Using Instagram’s stories tool, she posted images of her son crying and questioning her about the black color of his skin, which ended up becoming a target of debauchery at school. “Mommy, I’m not beautiful. I am a piece of sh-t, a chocolate,” the crying little one told his mother. To try to calm her son down, Claudete told her son that he was beautiful and that it was okay to be black.
In the videos, Claudete also mentioned that she would go to her son’s school to talk to the teachers and even told her son that she would “burn the racists” – an expression that became popular after the rapper Djonga’s song in protest against racism. After the comment, the son even got scared and asked his mother not to burn down the school. “I calmed him down, explained what I meant. Of course I’m not going to set anyone on fire, but I’m going to have to take an attitude about this,” she wrote.
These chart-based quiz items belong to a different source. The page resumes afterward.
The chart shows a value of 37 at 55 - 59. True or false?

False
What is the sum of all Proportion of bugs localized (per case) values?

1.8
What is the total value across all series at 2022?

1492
Claudene also wrote that she can’t stand feeling this pain anymore, when referring to what happened to her son. “He doesn’t know how to defend himself. The children don’t know it’s wrong. But the parents know, the teachers know. And this can’t become routine,” she added. Finally, Claudene said that the wound they opened on her is hard to heal.
Racism at school in BH
“Take care of your children’s mental health, whether they are white or brown like mine,” the woman posted. O TEMPO tried to contact Claudene, but phone calls were not answered and messages were not returned.
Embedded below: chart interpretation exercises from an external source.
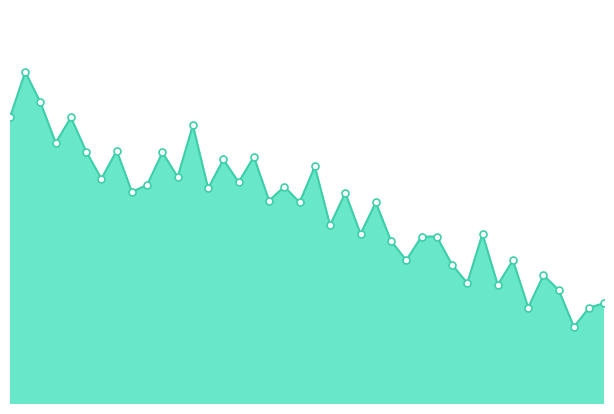

Is this an area chart (filled region under the line)?

Yes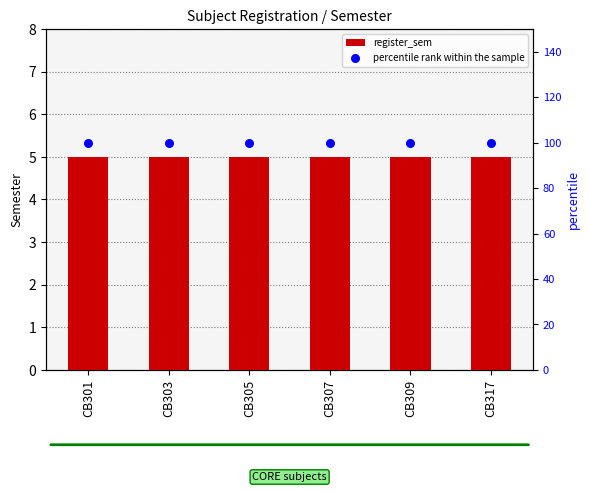

Which series contains the highest Y value?

percentile rank within the sample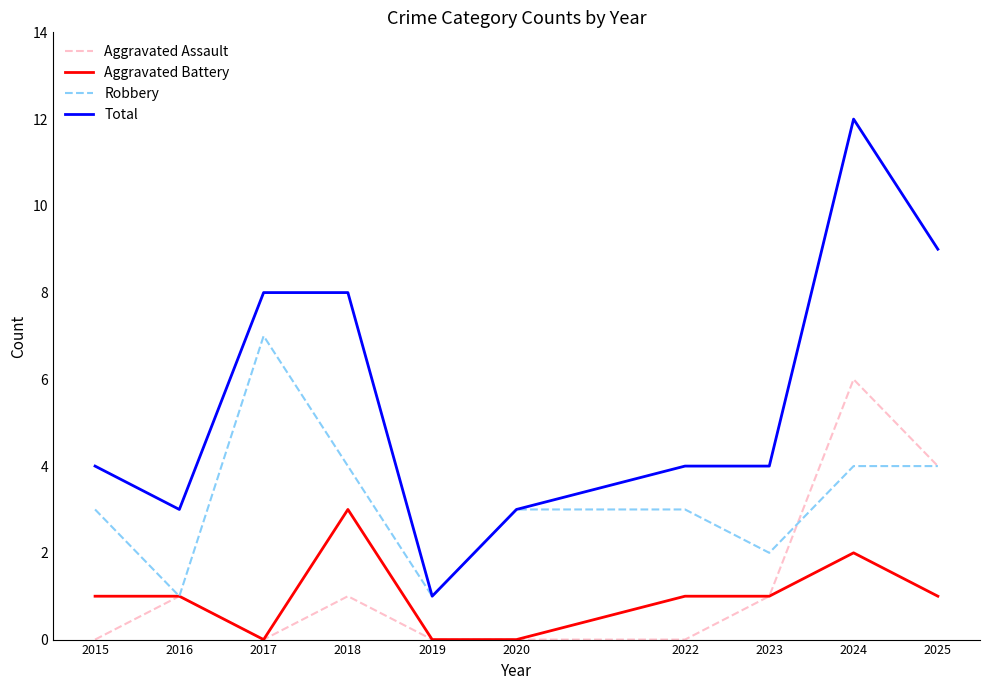

True or false: Total has a value of 5 at 2018.

False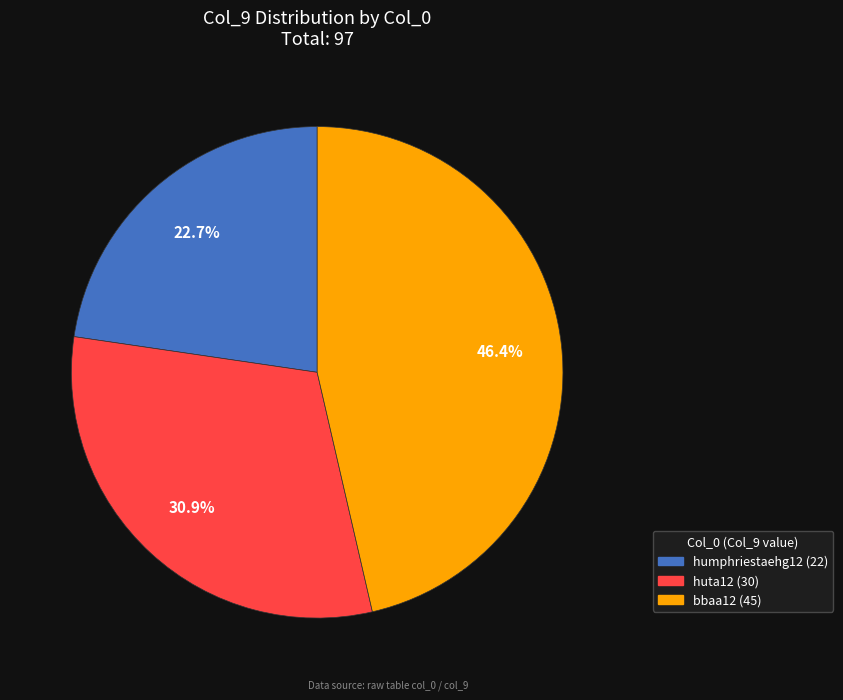

Is the sum of bbaa12 and huta12 greater than half?

Yes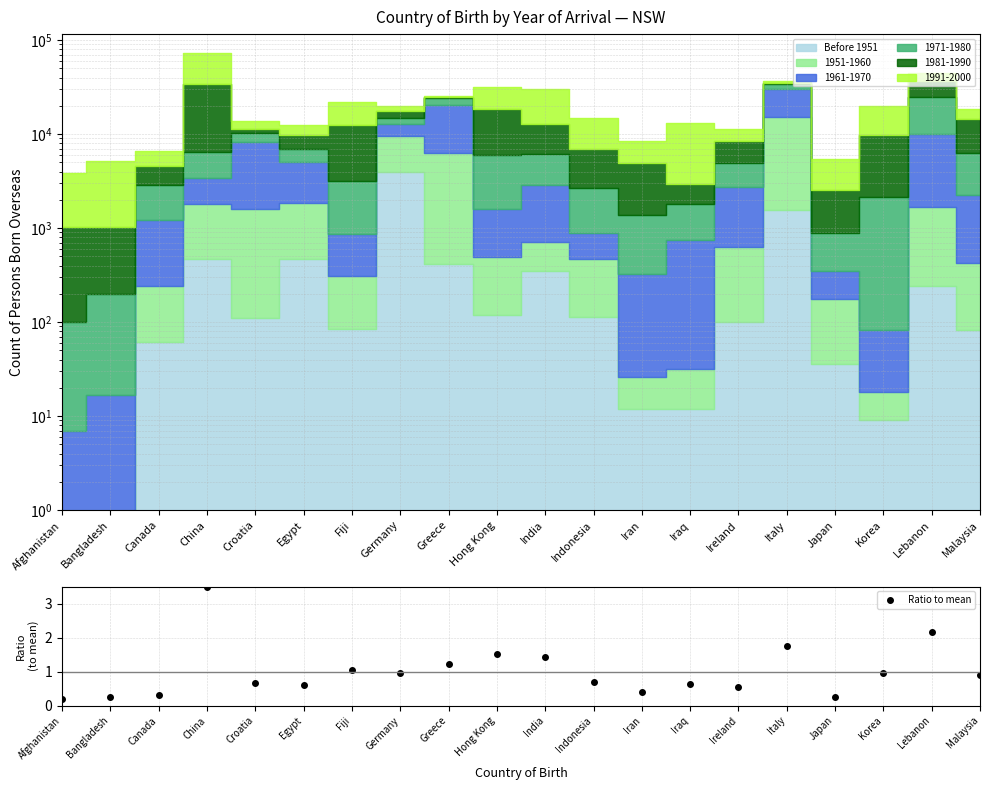

Reading left to right, list all the values displayed in this chart.

0.2	0.2	0.3	3.5	0.7	0.6	1.0	1.0	1.2	1.5	1.4	0.7	0.4	0.6	0.5	1.8	0.3	0.9	2.2	0.9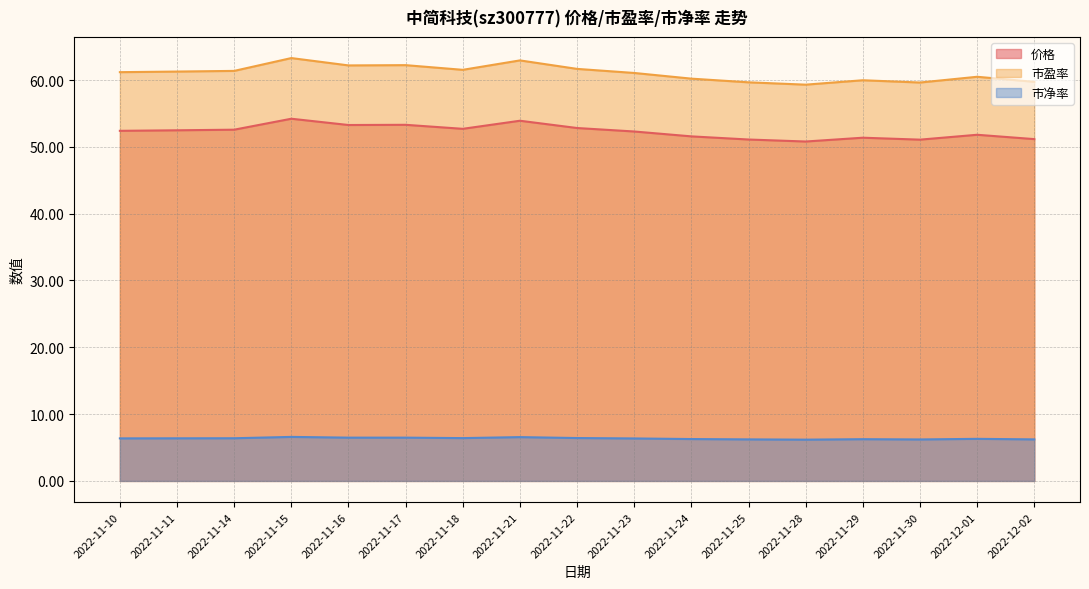

What is the difference between the highest and lowest values at 2022-11-17?

55.8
Racism in Belo Horizonte school
A history teacher at a public school in the Coração Eucarístico neighborhood in the northwest region of Belo Horizonte is being investigated for racism after asking an 11-year-old student to tie up her curly hair. The teacher said she looked like “a crazy person who just left the mental hospital.
The case, reported this Friday by O TEMPO, happened inside the classroom of the Odilon Behrens State School last Wednesday (14), and was reported to the police by the girl’s family the next day.